A nerdy teen loses control of an out-of-this-world lie.
Sixteen-year-old Gideon Hofstadt has predicted his future: college at MIT, career at NASA, and, somewhere along the way, a discovery that forever alters human knowledge. For now, he’s vying to graduate as valedictorian and running a backyard laboratory on his family’s ancestral Lansburg, Pennsylvania, farm. When Gideon rigs an explosion to test a homemade seismograph, his goofball brother Ishmael’s interference results in a blast larger than either anticipated. Under interrogation, Ishmael ad-libs, eventually alleging extraterrestrial visitation—and, shockingly, people buy it.
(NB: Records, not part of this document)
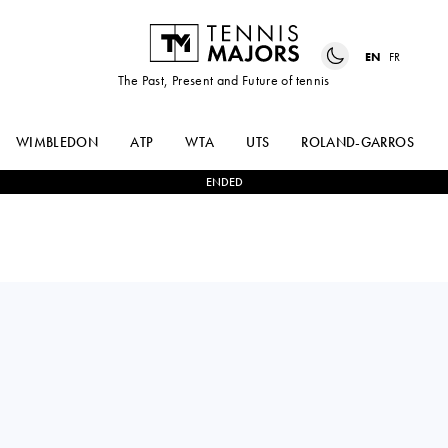
EN
FR
The Past, Present and Future of tennis
WIMBLEDON
ATP
WTA
UTS
ROLAND-GARROS
ENDED
France
GAËL
0
-
2
NOVAK
MONFILS
DJOKOVIC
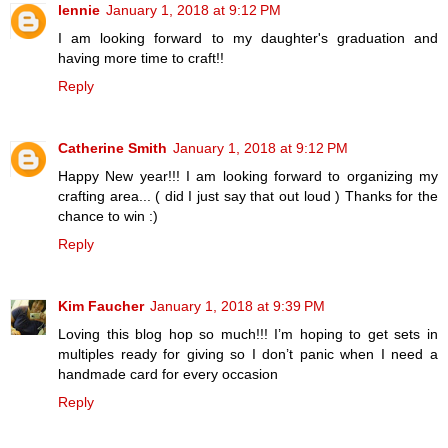
lennie
January 1, 2018 at 9:12 PM
I am looking forward to my daughter's graduation and
having more time to craft!!
Reply
Catherine Smith
January 1, 2018 at 9:12 PM
Happy New year!!! I am looking forward to organizing my
crafting area... ( did I just say that out loud ) Thanks for the
chance to win :)
Reply
Kim Faucher
January 1, 2018 at 9:39 PM
Loving this blog hop so much!!! I’m hoping to get sets in
multiples ready for giving so I don’t panic when I need a
handmade card for every occasion
Reply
The astonished brothers watch as the prank takes on a life of its own with townspeople, ufologists, and media contributing otherworldly additions to the hoax. Though pacing occasionally sags, Gideon’s first-person confessional is buoyed by deadpan humor and interstitial text messages, interviews, blog posts, and news articles. Things finally grow dangerous when J. Quincy Oswald, the predatory con man behind a multilevel marketing scheme, decides Lansburg is the perfect launch site for a phony immortality elixir. Gideon’s struggles—with introversion and insecurity; commitment issues with his boyfriend, Owen; and habitual mistreatment of his friend Arden—complement this central narrative tension. Can Gideon come clean while his life is still worth salvaging? Or has he ultimately conned himself? Excepting Gideon’s best friend, Cassidy, who is black, all characters are assumed white.
A balanced exploration of maturity, vulnerability, human connection, and our innate desire to believe.